Exercise instructions >>
a - Answer these questions about the research summary:
(i) What is driving the development of the interpretable machine learning approaches?
(ii) The work is applied to what?
(iii) Which two methods does the recent work use to study gene expression dynamics, gene regulatory networks and circuits?
b - Retype everything in the research summary from "We focus on" down to "development and cancer.", keeping every word and mark the same.
Document section: Begin
We focus on the development of interpretable machine learning approaches, driven by rapidly increasing quantities of biological and biomedical data, to understand the functional genomics and molecular mechanisms between genotype and phenotype, and discover the engineering principles in complex biological systems. With applications to human diseases, we aim to generate the knowledge from those principles that can be directly translated into the biomedical research. In particular, our recent work use multi-scale modeling and machine learning to study gene expression dynamics, gene regulatory networks and circuits in brain disorders, development and cancer.
Document section: End
Listed records: Begin
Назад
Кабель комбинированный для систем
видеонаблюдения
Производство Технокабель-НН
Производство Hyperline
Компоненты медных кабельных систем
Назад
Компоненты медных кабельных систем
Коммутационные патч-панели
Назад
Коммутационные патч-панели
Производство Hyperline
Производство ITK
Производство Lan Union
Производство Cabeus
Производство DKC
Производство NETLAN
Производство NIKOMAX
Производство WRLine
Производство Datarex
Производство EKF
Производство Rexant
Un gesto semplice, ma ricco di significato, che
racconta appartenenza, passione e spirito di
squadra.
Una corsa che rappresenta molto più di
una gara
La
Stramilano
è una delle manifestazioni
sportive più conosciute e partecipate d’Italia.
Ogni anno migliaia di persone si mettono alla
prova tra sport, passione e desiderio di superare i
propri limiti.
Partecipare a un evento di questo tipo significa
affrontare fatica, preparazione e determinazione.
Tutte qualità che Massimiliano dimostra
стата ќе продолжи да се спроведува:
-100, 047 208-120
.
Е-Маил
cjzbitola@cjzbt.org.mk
Listed records: End
Your written answers >>
a -
(i) Rapidly increasing quantities of biological and biomedical data.
(ii) Human diseases.
(iii) Multi-scale modeling and machine learning.

b -
We focus on the development of interpretable machine learning approaches, driven by rapidly increasing quantities of biological and biomedical data, to understand the functional genomics and molecular mechanisms between genotype and phenotype, and discover the engineering principles in complex biological systems. With applications to human diseases, we aim to generate the knowledge from those principles that can be directly translated into the biomedical research. In particular, our recent work use multi-scale modeling and machine learning to study gene expression dynamics, gene regulatory networks and circuits in brain disorders, development and cancer.